"Eu acho que pode ser um caso de polícia", afirmou hoje Luís Marques Mendes no seu comentário semanal na SIC sobre os 10 mil milhões de euros que saíram do país para offshores entre 2011 e 2014 sem passar pelo crivo do Fisco.
Mendes acha que há muitas questões por esclarecer e não se mostra muito convencido com a tese de erro informático para explicar que os dados de 14.484 transferências não tenham passado do Portal das Finanças para o sistema central da Autoridade Tributária.
"Como é que o sistema informático resultou bem nas declarações de 2009 que foram publicadas em 2010 e houve erro informático nos anos seguintes?", questionou, ironizando com o facto de os computadores terem "as costas largas".
De resto, Mendes acha essencial perceber o papel do BES neste caso, nomeadamente para se entender se o grupo Espírito Santo teve acesso a informações sobre a resolução eminente do banco e as usou para agir por antecipação e fazer fugir dinheiro do país.
"O grosso da coluna, 14 [das 20 declarações ocultas] foram todas em 2014. O que é que é 2014? O ano do colapso do BES", frisou o comentador social-democrata, lembrando que mais de metade das 20 declarações que ficaram ocultas correspondem a dinheiro transferido pelo BES para paraísos fiscais.
"Se Maria Luís disser que não sabia passa um atestado de incompetência a si mesma"
Marques Mendes acha que as dúvidas que ainda há neste caso estão longe de ter sido esclarecidas pelo depoimento do ex-secretário de Estado dos Assuntos Fiscais, Paulo Núncio.
"Acho que [as declarações de Núncio] não foram nem credíveis nem convincentes", afirmou Mendes, que considera mesmo que a audição de Núncio na Comissão de Orçamento e Finanças "foi um depoimento penoso de ouvir".
"No espaço de duas semanas teve duas versões", vincou o comentador, lembrando que o centrista "começou por dizer que a culpa não era dele e depois assumiu a culpa".
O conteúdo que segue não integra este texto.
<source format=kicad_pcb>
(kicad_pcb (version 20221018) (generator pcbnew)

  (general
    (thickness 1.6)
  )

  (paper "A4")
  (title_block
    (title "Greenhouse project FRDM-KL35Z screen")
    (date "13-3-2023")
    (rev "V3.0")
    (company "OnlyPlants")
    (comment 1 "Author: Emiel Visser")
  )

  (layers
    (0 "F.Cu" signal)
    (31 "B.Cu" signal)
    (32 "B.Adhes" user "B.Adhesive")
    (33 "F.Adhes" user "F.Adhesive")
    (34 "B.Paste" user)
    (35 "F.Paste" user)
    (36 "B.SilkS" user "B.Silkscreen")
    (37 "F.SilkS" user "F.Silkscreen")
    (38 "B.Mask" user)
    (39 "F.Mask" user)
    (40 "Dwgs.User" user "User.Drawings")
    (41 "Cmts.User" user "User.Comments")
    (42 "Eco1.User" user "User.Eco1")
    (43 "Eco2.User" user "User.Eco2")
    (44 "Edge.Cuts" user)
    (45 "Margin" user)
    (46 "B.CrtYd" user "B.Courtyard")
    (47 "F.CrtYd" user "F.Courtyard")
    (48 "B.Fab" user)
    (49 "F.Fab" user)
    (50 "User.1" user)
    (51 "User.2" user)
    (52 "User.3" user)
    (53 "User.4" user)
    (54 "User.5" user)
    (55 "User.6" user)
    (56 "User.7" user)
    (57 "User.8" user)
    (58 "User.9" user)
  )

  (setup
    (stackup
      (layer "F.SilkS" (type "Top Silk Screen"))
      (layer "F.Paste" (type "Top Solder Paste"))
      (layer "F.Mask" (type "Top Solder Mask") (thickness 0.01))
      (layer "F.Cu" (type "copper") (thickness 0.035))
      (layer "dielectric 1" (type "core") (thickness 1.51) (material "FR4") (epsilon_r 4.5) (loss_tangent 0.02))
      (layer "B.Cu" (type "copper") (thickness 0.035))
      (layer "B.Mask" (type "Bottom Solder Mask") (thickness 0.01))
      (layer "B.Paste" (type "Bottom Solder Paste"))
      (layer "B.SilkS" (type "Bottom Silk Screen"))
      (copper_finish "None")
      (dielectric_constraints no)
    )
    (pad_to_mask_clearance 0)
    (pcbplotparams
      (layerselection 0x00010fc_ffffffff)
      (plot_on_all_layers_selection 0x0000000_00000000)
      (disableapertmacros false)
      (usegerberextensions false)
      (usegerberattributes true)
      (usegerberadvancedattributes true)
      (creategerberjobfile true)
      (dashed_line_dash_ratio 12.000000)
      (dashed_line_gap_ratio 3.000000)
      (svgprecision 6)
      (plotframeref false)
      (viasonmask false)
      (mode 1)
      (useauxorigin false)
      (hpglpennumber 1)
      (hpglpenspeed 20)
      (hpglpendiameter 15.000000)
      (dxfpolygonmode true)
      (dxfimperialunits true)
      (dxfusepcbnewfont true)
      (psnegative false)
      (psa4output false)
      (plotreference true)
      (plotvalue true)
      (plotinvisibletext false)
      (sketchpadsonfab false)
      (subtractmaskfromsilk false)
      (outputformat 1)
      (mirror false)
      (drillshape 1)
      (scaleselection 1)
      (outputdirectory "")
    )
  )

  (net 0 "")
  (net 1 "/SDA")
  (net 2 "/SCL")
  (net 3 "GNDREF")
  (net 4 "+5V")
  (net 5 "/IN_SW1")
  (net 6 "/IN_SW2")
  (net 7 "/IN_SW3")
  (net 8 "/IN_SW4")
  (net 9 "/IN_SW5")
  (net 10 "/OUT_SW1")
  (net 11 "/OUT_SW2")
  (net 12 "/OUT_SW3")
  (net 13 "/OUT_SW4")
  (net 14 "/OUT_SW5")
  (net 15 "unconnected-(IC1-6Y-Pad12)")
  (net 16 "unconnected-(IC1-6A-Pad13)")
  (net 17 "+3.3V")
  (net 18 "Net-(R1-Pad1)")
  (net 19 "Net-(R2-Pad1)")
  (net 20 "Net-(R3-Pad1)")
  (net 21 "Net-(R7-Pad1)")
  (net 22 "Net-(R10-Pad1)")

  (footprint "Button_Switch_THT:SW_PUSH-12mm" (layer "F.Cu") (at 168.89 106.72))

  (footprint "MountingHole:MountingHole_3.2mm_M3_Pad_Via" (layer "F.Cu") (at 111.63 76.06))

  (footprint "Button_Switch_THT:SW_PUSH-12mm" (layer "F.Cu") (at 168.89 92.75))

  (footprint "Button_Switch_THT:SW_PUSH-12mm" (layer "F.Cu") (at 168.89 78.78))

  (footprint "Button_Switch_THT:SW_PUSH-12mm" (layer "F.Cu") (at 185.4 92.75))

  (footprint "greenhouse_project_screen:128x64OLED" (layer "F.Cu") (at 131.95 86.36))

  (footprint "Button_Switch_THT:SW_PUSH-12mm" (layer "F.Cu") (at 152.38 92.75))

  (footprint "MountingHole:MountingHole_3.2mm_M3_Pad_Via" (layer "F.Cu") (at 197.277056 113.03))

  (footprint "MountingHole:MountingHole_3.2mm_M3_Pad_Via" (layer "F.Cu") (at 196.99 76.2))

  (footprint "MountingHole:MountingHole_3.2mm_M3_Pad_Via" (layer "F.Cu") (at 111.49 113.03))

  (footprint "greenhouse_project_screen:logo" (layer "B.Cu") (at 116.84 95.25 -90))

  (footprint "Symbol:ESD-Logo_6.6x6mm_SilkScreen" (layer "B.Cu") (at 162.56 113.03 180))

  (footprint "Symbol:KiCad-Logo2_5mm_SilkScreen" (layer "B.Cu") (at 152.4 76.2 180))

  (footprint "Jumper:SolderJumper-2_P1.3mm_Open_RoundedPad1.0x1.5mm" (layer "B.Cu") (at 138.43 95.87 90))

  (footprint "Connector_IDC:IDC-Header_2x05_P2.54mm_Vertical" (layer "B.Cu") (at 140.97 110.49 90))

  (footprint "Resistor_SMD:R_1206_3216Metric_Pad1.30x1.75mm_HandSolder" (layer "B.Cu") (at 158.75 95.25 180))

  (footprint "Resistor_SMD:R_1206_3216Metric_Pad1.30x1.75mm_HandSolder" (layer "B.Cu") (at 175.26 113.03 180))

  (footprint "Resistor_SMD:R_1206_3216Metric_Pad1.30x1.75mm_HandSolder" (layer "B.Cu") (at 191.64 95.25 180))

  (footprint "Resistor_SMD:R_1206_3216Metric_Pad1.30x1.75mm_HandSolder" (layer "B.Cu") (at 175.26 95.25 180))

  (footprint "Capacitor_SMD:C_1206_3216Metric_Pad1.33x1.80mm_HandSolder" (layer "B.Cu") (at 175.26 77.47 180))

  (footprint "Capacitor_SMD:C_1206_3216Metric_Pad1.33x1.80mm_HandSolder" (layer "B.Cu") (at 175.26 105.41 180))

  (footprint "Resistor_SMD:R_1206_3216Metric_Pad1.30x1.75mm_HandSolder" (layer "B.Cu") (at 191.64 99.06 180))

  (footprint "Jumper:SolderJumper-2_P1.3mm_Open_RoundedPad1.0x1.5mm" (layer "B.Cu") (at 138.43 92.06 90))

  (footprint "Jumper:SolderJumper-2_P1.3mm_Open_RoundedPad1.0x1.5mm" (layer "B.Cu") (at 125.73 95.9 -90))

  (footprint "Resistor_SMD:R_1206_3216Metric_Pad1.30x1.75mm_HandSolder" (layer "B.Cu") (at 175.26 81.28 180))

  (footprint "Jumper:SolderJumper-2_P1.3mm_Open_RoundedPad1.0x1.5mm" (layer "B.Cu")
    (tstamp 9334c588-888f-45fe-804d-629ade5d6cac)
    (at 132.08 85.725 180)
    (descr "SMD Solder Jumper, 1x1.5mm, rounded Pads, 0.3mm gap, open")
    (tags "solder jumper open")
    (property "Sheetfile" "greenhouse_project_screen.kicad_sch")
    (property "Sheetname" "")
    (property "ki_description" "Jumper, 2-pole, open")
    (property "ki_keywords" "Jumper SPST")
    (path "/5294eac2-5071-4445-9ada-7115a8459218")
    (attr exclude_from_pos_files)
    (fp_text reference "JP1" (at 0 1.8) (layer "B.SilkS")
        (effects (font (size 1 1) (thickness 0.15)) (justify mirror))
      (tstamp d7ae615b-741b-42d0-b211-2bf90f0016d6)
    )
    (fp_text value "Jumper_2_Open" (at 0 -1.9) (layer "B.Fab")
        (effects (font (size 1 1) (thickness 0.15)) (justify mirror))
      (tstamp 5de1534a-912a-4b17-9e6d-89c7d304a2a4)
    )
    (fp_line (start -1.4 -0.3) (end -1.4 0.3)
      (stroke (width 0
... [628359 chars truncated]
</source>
"A explicação que [Paulo Núncio] dá para não publicar as estatísticas relativamente às offshores eu acho que não colhe", observou, defendendo que "ninguém acredita" no argumento de que Núncio não publicou estatísticas sobre transferência para offshores durante quatro anos por ter dúvidas sobre se a publicitação dessa informação poderia beneficiar o infrator.
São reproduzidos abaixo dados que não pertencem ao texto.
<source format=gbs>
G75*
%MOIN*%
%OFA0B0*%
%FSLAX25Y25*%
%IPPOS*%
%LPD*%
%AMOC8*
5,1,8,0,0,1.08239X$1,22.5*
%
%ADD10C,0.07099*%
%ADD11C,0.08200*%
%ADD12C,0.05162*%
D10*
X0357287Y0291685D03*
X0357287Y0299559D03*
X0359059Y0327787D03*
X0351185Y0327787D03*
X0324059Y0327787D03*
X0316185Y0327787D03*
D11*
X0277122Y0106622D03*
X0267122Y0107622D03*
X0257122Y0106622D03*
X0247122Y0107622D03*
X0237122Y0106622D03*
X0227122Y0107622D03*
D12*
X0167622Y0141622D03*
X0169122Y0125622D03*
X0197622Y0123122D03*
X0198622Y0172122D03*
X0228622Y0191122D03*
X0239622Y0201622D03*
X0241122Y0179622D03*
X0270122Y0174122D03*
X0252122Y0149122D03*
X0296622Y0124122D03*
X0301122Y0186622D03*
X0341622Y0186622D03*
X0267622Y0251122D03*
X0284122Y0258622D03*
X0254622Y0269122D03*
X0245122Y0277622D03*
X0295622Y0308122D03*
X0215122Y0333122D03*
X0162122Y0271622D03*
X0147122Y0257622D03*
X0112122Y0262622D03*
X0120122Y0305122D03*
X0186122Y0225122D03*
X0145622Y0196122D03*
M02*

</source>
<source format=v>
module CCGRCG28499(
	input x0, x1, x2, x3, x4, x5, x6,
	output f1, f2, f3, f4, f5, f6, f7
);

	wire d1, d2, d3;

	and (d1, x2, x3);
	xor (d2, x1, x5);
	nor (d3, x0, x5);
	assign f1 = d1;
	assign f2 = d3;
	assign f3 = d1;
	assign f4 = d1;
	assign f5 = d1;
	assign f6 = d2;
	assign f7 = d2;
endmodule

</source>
"Nestas matérias o que beneficia o infrator é o secretismo, não é a transparência", aponta Mendes, que também não compra a tese de que a responsabilidade política é toda de Paulo Núncio.
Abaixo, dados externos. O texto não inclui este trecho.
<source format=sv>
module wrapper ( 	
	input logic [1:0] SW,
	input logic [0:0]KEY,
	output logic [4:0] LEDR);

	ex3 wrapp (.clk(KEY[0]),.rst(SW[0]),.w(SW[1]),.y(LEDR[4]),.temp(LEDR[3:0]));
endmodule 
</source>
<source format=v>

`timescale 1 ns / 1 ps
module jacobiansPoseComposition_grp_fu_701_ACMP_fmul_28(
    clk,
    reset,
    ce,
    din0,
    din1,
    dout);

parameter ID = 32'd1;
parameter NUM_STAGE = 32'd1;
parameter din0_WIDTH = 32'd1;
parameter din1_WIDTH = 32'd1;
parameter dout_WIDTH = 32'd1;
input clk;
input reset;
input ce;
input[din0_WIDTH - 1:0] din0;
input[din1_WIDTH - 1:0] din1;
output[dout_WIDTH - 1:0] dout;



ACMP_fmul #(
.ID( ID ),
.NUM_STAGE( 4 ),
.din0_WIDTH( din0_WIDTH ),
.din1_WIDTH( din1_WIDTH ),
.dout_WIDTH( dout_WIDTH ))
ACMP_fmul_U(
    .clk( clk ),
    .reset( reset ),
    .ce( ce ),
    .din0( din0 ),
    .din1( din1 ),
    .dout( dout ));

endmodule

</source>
"Também não acho que é credível aquela coisa de dizer 'fui eu que decidi, isto é tudo da minha responsabilidade, ninguém mais no Governo sabia'", declarou Luís Marques Mendes, que acha impensável que os ministros Vítor Gaspar e Maria Luis Albuquerque não estivessem a par do que fazia o seu secretário de Estado.
"Se Paulo Núncio fez aquilo sozinho, foi um duplo desastre. Desastre para ele e para o ministro ou para a ministra", argumentou, invocando a sua própria experiência governativa para afirmar ser impossível o que Núncio disse.
Marques Mendes acha que esta é "uma matéria em que politicamente o secretário de Estado não tem poderes" e que se Maria Luís for ao Parlamento dizer que não sabia de nada estará "a passar um atestado de incompetência a ela própria".
Já o atual secretário de Estado dos Assuntos Fiscais, Rocha Andrade, foi para Mendes "sólido, seguro e credível", pelo que a situação é politicamente mais difícil para a direita.
"É um incómodo manifesto para o PSD e CDS", afirma o ex-líder social-democrata, que acha que os líderes da direita se deviam ter demarcado desta situação.
"Fica muito a ideia de que o PSD e o CDS pactuam como as offshores e com quem quer fugir. Isto é um desprestígio das instituições e da classe política", concluiu, alertando para o perigo desta situação "que alimenta o populismo".